Le fasi iniziali delle battaglie studentesche in Italia avevano visto in prima linea molti esponenti di Olp (basta pensare ai fatti di Valle Giulia). Il nemico comune era appunto il sistema ed uniti lo si poteva sconfiggere; tant’è che la prima reazione del regime partitocratico fu quella di dividere il fronte della contestazione creando quel clima di opposti estremismi che ne lacerò la forza. OLP ha sempre cercato di rinsaldare la potenzialità rivoluzionaria della lotta extraparlamentare (ricordo che fummo tra i primi a fa nascere dei comitati pro Freda e Valpreda parlando di una strategia stragista del sistema). Purtroppo furono proprio partiti come il Psi e il Msi a fomentare la discordia studentesca.
-L’esperienza di Valle Giulia è considerata l’unica battaglia dove fascisti e comunisti combatterono assieme contro la polizia, come hai vissuto personalmente quel momento?
Non ero, purtroppo, presente fisicamente a Valle Giulia, anche se ho conosciuto quasi tutti i protagonisti di quell’epica battaglia. All’epoca ebbi l’impressione che il sistema fosse ormai alle corde: gli studenti uniti a Valle Giulia contro la polizia, il popolo di Reggio Calabria ad affrontare i carri armati, sembrava l’inizio della rivoluzione. Invece scoppiano bombe e si frantuma il fronte della contestazione.

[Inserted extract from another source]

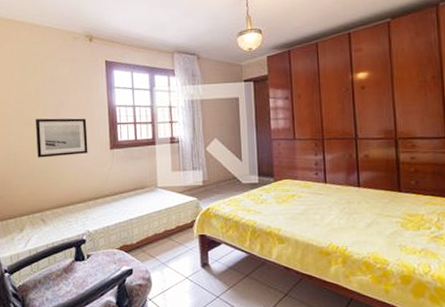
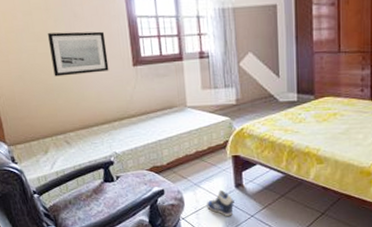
sneaker: none [174,269,200,297] -> present [207,189,234,216]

-Quali erano i rapporti di Olp con gli altri movimenti della destra radicale (come Avanguardia Nazionale e Ordine Nuovo) e con i compagni?

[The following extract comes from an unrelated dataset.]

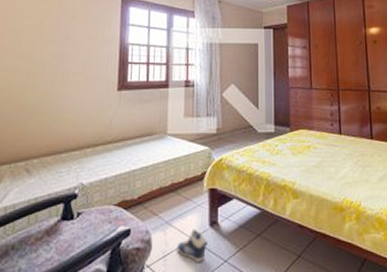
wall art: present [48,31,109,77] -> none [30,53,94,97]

I rapporti personali con i militanti delle organizzazioni di estrema destra sono sempre stati di buon vicinato (d’altra parte con molti di loro avevamo militato insieme nelle organizzazioni giovanili missine); con i compagni, invece, erano quasi sempre di feroce scontro dialettico e fisico.
–Dunque si può dire che il tentativo di conciliazione partiva da destra e non da sinistra
Indubbiamente.
-Perché Olp chiuse?
Dopo lo scioglimento di AN e di ON, e dopo la nascita delle Brigate Rosse (ricordo che una delle prime azioni brigatiste fu l’intrusione notturna nella nostra sede di Roma dove vennero trafugati i nominativi e gli indirizzi dei nostri militanti) ci eravamo accorti che la nuova strategia del sistema conduceva verso lo scontro armato e decidemmo così di auto scioglierci per evitare di essere coinvolti e manipolati dal regime.
-Dopo la chiusura di Olp hai avuto altre esperienze da militante politico?
Ho simpatizzato per il Craxi che si contrapponeva agli sceriffi a stelle e strisce a Sigonella e solo una decina di anni fa sono tornato a fare politica, dirigendo “La Sentinella del Sud” e “Ausonia”, due periodici del movimento politico Lega Sud Ausonia.
-Concludendo, quali sono i tuoi pareri sull’attuale panorama politico italiano e secondo te quali sono le prospettive future per i militanti antisistema?
Credo che il sistema oggi sia ancora più vulnerabile di ieri. Purtroppo anche le forze “antisistema” sono messe male, forse non più divise dalle false contrapposizioni fascismo/antifascismo, ma indebolite dalla frantumazione delle battaglie, cosa che rende più arduo un tentativo di ricompattarle.
L’ultima considerazione è amara ma realista. Riflettendo sull’esperienza di Olp, possiamo trarre la considerazione che l’idea di un fronte comune fu ostacolato dallo Stato come dagli stessi militanti e attivisti, ma c’è da dire che se l’utopia di Lotta di Popolo fosse riuscita a realizzarsi non avremmo avuto quei lutti che, a destra e sinistra, hanno segnato gli anni di piombo. Ma resta solo utopia.